PROVIDED TEXT »
----
# Volunteering Data

Data extracted from Rosterfy and processes below.

In [31]:
from datetime import datetime, date
from pathlib import Path

import petl as etl

from utils import make_time_series, make_cumulative

In [None]:
induction_launch = date.fromisoformat('2024-09-12')
first_event = date.fromisoformat('2024-08-16')

Set up references to paths

In [None]:
ROOT = Path('../')
DATA = ROOT / 'data/published/volunteers'
_TARGET = ROOT / 'src/themes/volunteers/_data'
PEOPLE = _TARGET / 'people'
PEOPLE.mkdir(exist_ok=True, parents=True)
SHIFTS = _TARGET / 'shifts'
SHIFTS.mkdir(exist_ok=True, parents=True)

## Checkpoints

Read checkpoints data from CSV process.

In [34]:
checkpoints = etl.fromcsv(
    DATA / 'checkpoints.csv'
).convert(
    'date', etl.dateparser('%Y-%m-%d')
).convert('count', int).sort(
    key=('date', 'checkpoint')
).recast(
    variablefield='checkpoint', valuefield='count'
).replaceall(
    None, 0
)

Create summarise function. This takes a Pandas dataframe, resamples based on the desired frequency `freq`, adds cumulative counts of each column, converts to a PETL table and renames the date column based on the `title` provided.

In [35]:
def summarise(df, freq, title):
    return (
        df
            .pipe(make_time_series)
            .resample(freq)
            .sum()
            .pipe(make_cumulative)
            .reset_index()
            .pipe(etl.fromdataframe)
            .convert('date', datetime.date)
            .rename({ 'date': title })
    )

Create a weekly summary of checkpoints passed

In [36]:
checkpoints.todataframe(
).pipe(
    summarise, 'W-SUN', 'Week ending (Sunday)'
).selectge('Week ending (Sunday)', induction_launch).tocsv(PEOPLE / 'checkpoints_weekly.csv')

## Geography

In [37]:
geo = etl.fromcsv(DATA / 'geo-summary.csv')
for geography, table in geo.facet('type').items():
    table.tocsv(PEOPLE / f'by_geo_{geography}.csv')

## Demographics

In [38]:
demo = etl.fromcsv(DATA / 'demographics.csv').selectin('category', [
    'age_range',
])

for category, table in demo.facet('category').items():
    table.tocsv(PEOPLE / f'by_demographic_{category}.csv')

## Shifts

In [None]:
shifts = etl.fromcsv(
    DATA / 'shifts.csv'
).convert(
    ('demand', 'attended'), int
).convert(
    ('hours'), float
).replaceall(
    None, 0
).aggregate(
    key=['date', 'type'],
    aggregation={
        'attended': ('attended', sum),
        'hours': ('hours', sum)
    }
).convert(
    'date', date.fromisoformat
).cache()
----
[Items listed in a dataset]

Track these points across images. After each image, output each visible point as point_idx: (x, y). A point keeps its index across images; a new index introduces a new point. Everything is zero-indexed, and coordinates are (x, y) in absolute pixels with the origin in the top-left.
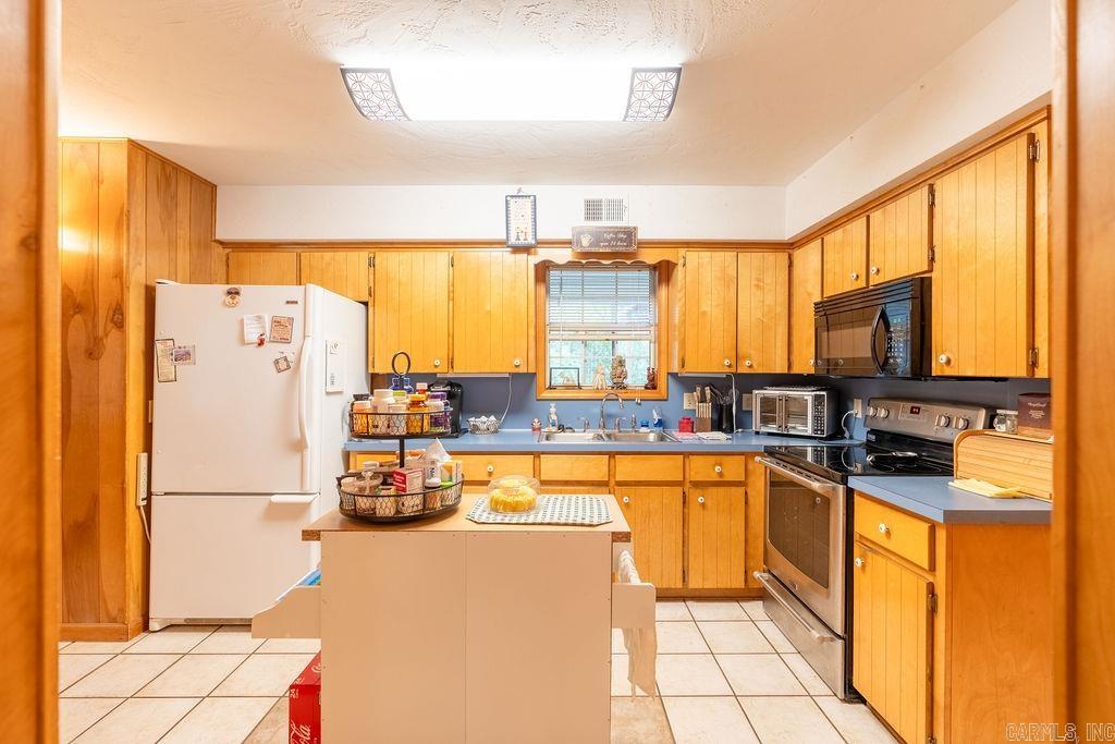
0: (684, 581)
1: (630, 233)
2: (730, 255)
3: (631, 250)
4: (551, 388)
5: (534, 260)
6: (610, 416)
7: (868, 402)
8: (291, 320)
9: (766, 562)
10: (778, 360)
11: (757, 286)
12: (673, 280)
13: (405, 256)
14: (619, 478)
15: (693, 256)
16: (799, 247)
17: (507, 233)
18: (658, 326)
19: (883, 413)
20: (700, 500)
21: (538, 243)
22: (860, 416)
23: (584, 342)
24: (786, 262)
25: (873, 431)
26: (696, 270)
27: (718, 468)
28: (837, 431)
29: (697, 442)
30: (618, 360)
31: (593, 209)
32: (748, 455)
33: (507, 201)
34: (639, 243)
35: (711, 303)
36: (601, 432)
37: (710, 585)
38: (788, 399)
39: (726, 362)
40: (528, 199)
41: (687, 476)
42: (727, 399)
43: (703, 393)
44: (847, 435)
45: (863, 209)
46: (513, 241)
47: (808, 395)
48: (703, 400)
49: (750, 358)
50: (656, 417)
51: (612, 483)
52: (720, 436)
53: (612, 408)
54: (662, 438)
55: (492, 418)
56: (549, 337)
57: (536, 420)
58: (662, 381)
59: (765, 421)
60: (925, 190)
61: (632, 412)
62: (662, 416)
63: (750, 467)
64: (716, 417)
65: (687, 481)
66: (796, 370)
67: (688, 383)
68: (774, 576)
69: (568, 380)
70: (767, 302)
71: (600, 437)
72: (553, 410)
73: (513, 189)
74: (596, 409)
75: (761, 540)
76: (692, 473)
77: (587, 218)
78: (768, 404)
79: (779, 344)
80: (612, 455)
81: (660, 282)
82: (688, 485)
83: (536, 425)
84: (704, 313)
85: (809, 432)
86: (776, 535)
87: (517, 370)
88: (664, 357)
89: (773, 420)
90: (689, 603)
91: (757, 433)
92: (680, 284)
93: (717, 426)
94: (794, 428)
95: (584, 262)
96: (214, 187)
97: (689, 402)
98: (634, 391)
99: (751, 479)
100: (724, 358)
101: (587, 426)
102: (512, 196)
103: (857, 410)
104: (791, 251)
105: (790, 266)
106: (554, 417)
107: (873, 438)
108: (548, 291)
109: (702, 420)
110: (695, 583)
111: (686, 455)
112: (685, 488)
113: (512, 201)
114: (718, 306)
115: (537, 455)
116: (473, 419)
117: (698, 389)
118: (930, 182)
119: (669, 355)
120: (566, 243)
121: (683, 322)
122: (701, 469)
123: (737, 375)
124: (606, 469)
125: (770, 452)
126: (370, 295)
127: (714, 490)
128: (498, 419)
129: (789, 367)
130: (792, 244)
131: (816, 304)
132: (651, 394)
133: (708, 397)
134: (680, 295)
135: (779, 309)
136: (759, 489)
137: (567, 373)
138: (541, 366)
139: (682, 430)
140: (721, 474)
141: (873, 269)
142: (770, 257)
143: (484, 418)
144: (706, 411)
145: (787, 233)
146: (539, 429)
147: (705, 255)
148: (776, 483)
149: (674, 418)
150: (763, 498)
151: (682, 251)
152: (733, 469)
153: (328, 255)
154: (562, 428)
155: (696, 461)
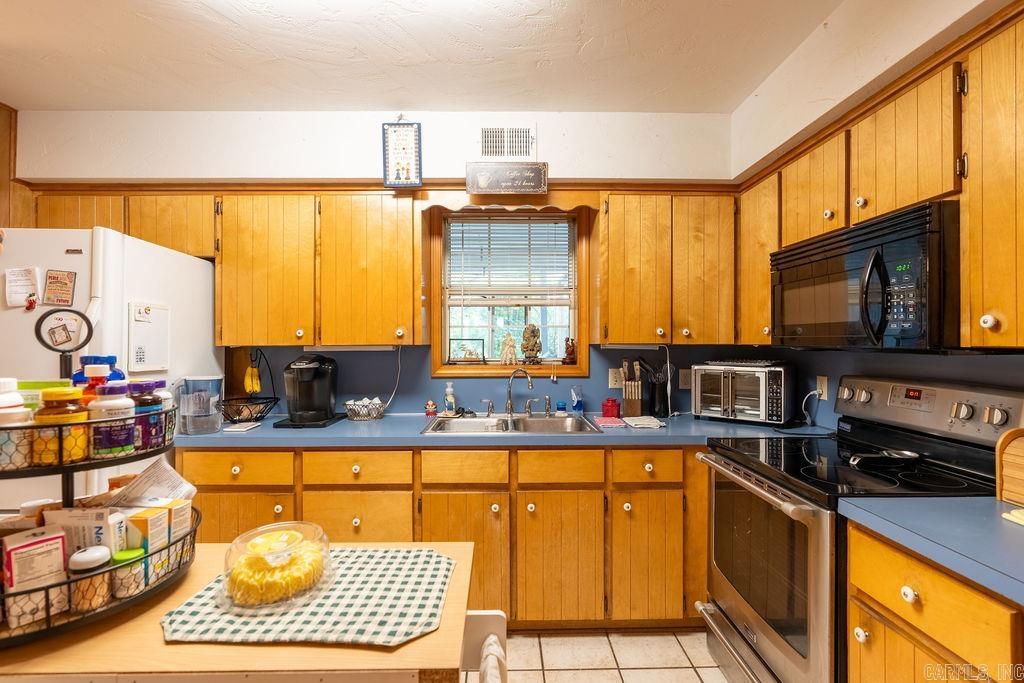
0: (606, 609)
1: (539, 170)
2: (662, 200)
3: (540, 191)
4: (452, 363)
5: (422, 205)
6: (520, 397)
7: (838, 382)
8: (73, 276)
9: (710, 588)
10: (723, 329)
11: (697, 238)
12: (594, 232)
13: (261, 200)
14: (522, 479)
15: (617, 201)
16: (749, 188)
17: (385, 171)
18: (578, 288)
19: (864, 396)
20: (627, 506)
21: (425, 184)
22: (825, 397)
23: (492, 308)
24: (731, 209)
25: (845, 419)
26: (621, 216)
27: (648, 467)
28: (796, 417)
29: (624, 432)
30: (531, 329)
31: (492, 141)
32: (688, 449)
33: (384, 130)
34: (549, 185)
35: (640, 258)
36: (508, 417)
37: (638, 615)
38: (735, 375)
39: (659, 331)
40: (410, 128)
41: (610, 474)
42: (660, 376)
43: (631, 369)
44: (808, 420)
45: (840, 123)
46: (392, 179)
47: (760, 372)
48: (631, 377)
49: (687, 326)
50: (575, 399)
51: (514, 485)
52: (651, 423)
53: (521, 387)
54: (580, 426)
55: (377, 401)
56: (448, 302)
57: (430, 403)
58: (583, 355)
59: (707, 402)
60: (948, 73)
61: (545, 392)
62: (583, 396)
63: (690, 463)
64: (647, 397)
65: (610, 482)
66: (745, 340)
67: (613, 357)
68: (720, 609)
69: (471, 353)
70: (708, 257)
71: (504, 425)
72: (449, 390)
73: (392, 116)
74: (502, 389)
75: (704, 556)
76: (617, 472)
77: (485, 152)
78: (711, 383)
79: (723, 309)
80: (513, 449)
81: (580, 236)
82: (611, 487)
83: (431, 408)
84: (632, 271)
85: (762, 417)
86: (724, 555)
87: (399, 342)
88: (584, 325)
89: (717, 402)
90: (614, 638)
91: (697, 418)
92: (601, 235)
93: (648, 408)
94: (742, 411)
95: (483, 207)
96: (12, 113)
97: (614, 380)
98: (549, 367)
99: (691, 480)
100: (656, 327)
101: (491, 409)
102: (388, 124)
103: (822, 390)
104: (737, 195)
105: (737, 212)
106: (451, 399)
107: (847, 427)
108: (446, 248)
109: (629, 402)
110: (619, 614)
111: (608, 449)
112: (608, 491)
113: (391, 130)
114: (648, 261)
115: (416, 450)
116: (351, 402)
117: (625, 364)
118: (956, 59)
119: (590, 322)
120: (460, 184)
121: (606, 283)
122: (626, 467)
123: (672, 347)
124: (505, 468)
125: (714, 445)
126: (217, 249)
127: (643, 494)
128: (384, 401)
129: (737, 336)
130: (739, 186)
131: (772, 255)
132: (569, 370)
133: (638, 373)
134: (603, 248)
135: (723, 266)
136: (701, 492)
137: (469, 345)
138: (436, 337)
139: (606, 414)
140: (652, 474)
141: (857, 201)
142: (713, 201)
143: (366, 401)
144: (634, 391)
145: (732, 172)
146: (435, 413)
147: (633, 200)
148: (722, 485)
149: (597, 399)
150: (706, 503)
151: (604, 195)
152: (668, 467)
153: (163, 199)
154: (461, 412)
155: (621, 459)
----
COMPLETE THE FOLLOWING »
1 – Answer these questions about the volunteering data text above the lines, one per line:
(a) Which date is assigned to induction_launch?
(b) Which frequency string is passed to summarise for the weekly checkpoints summary?
(c) Which category does the demographics step keep?
2 – Does each of these statements agree with the volunteering data text above the lines? Answer yes or no, quoting the deciding words.
(a) The checkpoints data is read from a file named checkpoints.csv.
(b) The first_event date falls later than the induction_launch date.
(c) In the shifts step, the 'hours' field is converted to int.

RESPONSES BY ITEM NUMBER »
1 –
(a) 2024-09-12
(b) 'W-SUN'
(c) 'age_range'

2 –
(a) Yes: "DATA / 'checkpoints.csv'"
(b) No: "induction_launch = date.fromisoformat('2024-09-12')" and "first_event = date.fromisoformat('2024-08-16')"
(c) No: "('hours'), float"